◆ **Task instructions**
Reproduce every line of the entries below word for word, in the same order.

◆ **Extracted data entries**
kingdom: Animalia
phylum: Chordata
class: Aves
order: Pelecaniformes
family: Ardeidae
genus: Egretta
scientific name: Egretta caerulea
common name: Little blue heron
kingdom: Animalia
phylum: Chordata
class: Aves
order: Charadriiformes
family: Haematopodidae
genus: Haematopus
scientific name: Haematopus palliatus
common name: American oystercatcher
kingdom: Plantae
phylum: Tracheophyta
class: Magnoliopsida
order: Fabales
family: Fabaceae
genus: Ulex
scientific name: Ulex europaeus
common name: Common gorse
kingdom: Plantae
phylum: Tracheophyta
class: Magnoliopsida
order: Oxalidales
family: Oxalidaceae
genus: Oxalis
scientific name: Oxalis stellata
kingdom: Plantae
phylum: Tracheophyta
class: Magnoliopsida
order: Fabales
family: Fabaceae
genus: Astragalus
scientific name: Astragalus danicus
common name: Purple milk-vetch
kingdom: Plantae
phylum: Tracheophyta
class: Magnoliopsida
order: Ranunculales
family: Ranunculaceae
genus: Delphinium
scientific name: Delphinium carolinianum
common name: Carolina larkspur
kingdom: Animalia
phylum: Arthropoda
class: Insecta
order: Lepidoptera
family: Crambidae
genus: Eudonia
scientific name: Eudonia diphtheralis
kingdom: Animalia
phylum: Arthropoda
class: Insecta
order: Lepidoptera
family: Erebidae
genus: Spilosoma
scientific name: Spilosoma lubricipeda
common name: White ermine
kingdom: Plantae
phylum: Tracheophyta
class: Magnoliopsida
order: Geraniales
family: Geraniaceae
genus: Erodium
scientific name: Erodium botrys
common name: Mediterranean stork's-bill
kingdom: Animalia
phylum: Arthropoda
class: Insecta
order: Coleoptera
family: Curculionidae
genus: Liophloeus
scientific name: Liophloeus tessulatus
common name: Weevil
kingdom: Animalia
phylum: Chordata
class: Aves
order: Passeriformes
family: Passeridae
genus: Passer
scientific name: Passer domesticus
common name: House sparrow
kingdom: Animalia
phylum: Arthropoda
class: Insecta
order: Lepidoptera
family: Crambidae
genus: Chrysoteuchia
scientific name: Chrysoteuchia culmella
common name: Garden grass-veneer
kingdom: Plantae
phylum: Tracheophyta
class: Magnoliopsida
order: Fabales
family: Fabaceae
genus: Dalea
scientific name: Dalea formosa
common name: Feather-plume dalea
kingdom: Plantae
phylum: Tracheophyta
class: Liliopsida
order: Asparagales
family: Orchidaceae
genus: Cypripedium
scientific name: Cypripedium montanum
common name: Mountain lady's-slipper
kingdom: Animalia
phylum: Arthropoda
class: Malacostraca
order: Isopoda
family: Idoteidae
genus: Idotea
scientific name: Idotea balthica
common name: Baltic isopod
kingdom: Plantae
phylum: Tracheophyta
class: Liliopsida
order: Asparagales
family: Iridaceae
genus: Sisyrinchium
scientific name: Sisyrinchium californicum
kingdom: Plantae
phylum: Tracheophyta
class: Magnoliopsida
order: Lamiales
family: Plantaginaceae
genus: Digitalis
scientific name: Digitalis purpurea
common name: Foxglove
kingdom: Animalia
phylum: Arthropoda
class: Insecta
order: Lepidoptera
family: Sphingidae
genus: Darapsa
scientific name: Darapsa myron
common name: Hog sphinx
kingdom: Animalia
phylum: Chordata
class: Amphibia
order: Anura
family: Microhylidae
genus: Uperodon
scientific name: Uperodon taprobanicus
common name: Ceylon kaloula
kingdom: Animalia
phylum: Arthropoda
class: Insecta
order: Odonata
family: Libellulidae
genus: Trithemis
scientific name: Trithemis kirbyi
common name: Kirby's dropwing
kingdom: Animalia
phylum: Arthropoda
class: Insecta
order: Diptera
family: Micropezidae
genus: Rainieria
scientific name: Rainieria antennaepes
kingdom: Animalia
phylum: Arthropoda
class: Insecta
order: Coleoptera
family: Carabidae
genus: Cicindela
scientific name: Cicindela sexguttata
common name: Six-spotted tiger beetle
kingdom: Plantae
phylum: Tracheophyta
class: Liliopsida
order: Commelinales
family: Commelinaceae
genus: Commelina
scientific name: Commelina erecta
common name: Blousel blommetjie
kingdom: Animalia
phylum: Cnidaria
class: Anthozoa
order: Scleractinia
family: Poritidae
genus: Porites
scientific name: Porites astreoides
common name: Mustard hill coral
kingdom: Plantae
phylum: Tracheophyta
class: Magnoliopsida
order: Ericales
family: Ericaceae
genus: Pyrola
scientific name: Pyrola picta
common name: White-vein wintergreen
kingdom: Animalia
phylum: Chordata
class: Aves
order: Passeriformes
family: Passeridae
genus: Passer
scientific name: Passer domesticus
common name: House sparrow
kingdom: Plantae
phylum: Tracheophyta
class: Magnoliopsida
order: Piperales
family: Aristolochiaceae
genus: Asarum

◆ **Task output**
kingdom: Animalia
phylum: Chordata
class: Aves
order: Pelecaniformes
family: Ardeidae
genus: Egretta
scientific name: Egretta caerulea
common name: Little blue heron
kingdom: Animalia
phylum: Chordata
class: Aves
order: Charadriiformes
family: Haematopodidae
genus: Haematopus
scientific name: Haematopus palliatus
common name: American oystercatcher
kingdom: Plantae
phylum: Tracheophyta
class: Magnoliopsida
order: Fabales
family: Fabaceae
genus: Ulex
scientific name: Ulex europaeus
common name: Common gorse
kingdom: Plantae
phylum: Tracheophyta
class: Magnoliopsida
order: Oxalidales
family: Oxalidaceae
genus: Oxalis
scientific name: Oxalis stellata
kingdom: Plantae
phylum: Tracheophyta
class: Magnoliopsida
order: Fabales
family: Fabaceae
genus: Astragalus
scientific name: Astragalus danicus
common name: Purple milk-vetch
kingdom: Plantae
phylum: Tracheophyta
class: Magnoliopsida
order: Ranunculales
family: Ranunculaceae
genus: Delphinium
scientific name: Delphinium carolinianum
common name: Carolina larkspur
kingdom: Animalia
phylum: Arthropoda
class: Insecta
order: Lepidoptera
family: Crambidae
genus: Eudonia
scientific name: Eudonia diphtheralis
kingdom: Animalia
phylum: Arthropoda
class: Insecta
order: Lepidoptera
family: Erebidae
genus: Spilosoma
scientific name: Spilosoma lubricipeda
common name: White ermine
kingdom: Plantae
phylum: Tracheophyta
class: Magnoliopsida
order: Geraniales
family: Geraniaceae
genus: Erodium
scientific name: Erodium botrys
common name: Mediterranean stork's-bill
kingdom: Animalia
phylum: Arthropoda
class: Insecta
order: Coleoptera
family: Curculionidae
genus: Liophloeus
scientific name: Liophloeus tessulatus
common name: Weevil
kingdom: Animalia
phylum: Chordata
class: Aves
order: Passeriformes
family: Passeridae
genus: Passer
scientific name: Passer domesticus
common name: House sparrow
kingdom: Animalia
phylum: Arthropoda
class: Insecta
order: Lepidoptera
family: Crambidae
genus: Chrysoteuchia
scientific name: Chrysoteuchia culmella
common name: Garden grass-veneer
kingdom: Plantae
phylum: Tracheophyta
class: Magnoliopsida
order: Fabales
family: Fabaceae
genus: Dalea
scientific name: Dalea formosa
common name: Feather-plume dalea
kingdom: Plantae
phylum: Tracheophyta
class: Liliopsida
order: Asparagales
family: Orchidaceae
genus: Cypripedium
scientific name: Cypripedium montanum
common name: Mountain lady's-slipper
kingdom: Animalia
phylum: Arthropoda
class: Malacostraca
order: Isopoda
family: Idoteidae
genus: Idotea
scientific name: Idotea balthica
common name: Baltic isopod
kingdom: Plantae
phylum: Tracheophyta
class: Liliopsida
order: Asparagales
family: Iridaceae
genus: Sisyrinchium
scientific name: Sisyrinchium californicum
kingdom: Plantae
phylum: Tracheophyta
class: Magnoliopsida
order: Lamiales
family: Plantaginaceae
genus: Digitalis
scientific name: Digitalis purpurea
common name: Foxglove
kingdom: Animalia
phylum: Arthropoda
class: Insecta
order: Lepidoptera
family: Sphingidae
genus: Darapsa
scientific name: Darapsa myron
common name: Hog sphinx
kingdom: Animalia
phylum: Chordata
class: Amphibia
order: Anura
family: Microhylidae
genus: Uperodon
scientific name: Uperodon taprobanicus
common name: Ceylon kaloula
kingdom: Animalia
phylum: Arthropoda
class: Insecta
order: Odonata
family: Libellulidae
genus: Trithemis
scientific name: Trithemis kirbyi
common name: Kirby's dropwing
kingdom: Animalia
phylum: Arthropoda
class: Insecta
order: Diptera
family: Micropezidae
genus: Rainieria
scientific name: Rainieria antennaepes
kingdom: Animalia
phylum: Arthropoda
class: Insecta
order: Coleoptera
family: Carabidae
genus: Cicindela
scientific name: Cicindela sexguttata
common name: Six-spotted tiger beetle
kingdom: Plantae
phylum: Tracheophyta
class: Liliopsida
order: Commelinales
family: Commelinaceae
genus: Commelina
scientific name: Commelina erecta
common name: Blousel blommetjie
kingdom: Animalia
phylum: Cnidaria
class: Anthozoa
order: Scleractinia
family: Poritidae
genus: Porites
scientific name: Porites astreoides
common name: Mustard hill coral
kingdom: Plantae
phylum: Tracheophyta
class: Magnoliopsida
order: Ericales
family: Ericaceae
genus: Pyrola
scientific name: Pyrola picta
common name: White-vein wintergreen
kingdom: Animalia
phylum: Chordata
class: Aves
order: Passeriformes
family: Passeridae
genus: Passer
scientific name: Passer domesticus
common name: House sparrow
kingdom: Plantae
phylum: Tracheophyta
class: Magnoliopsida
order: Piperales
family: Aristolochiaceae
genus: Asarum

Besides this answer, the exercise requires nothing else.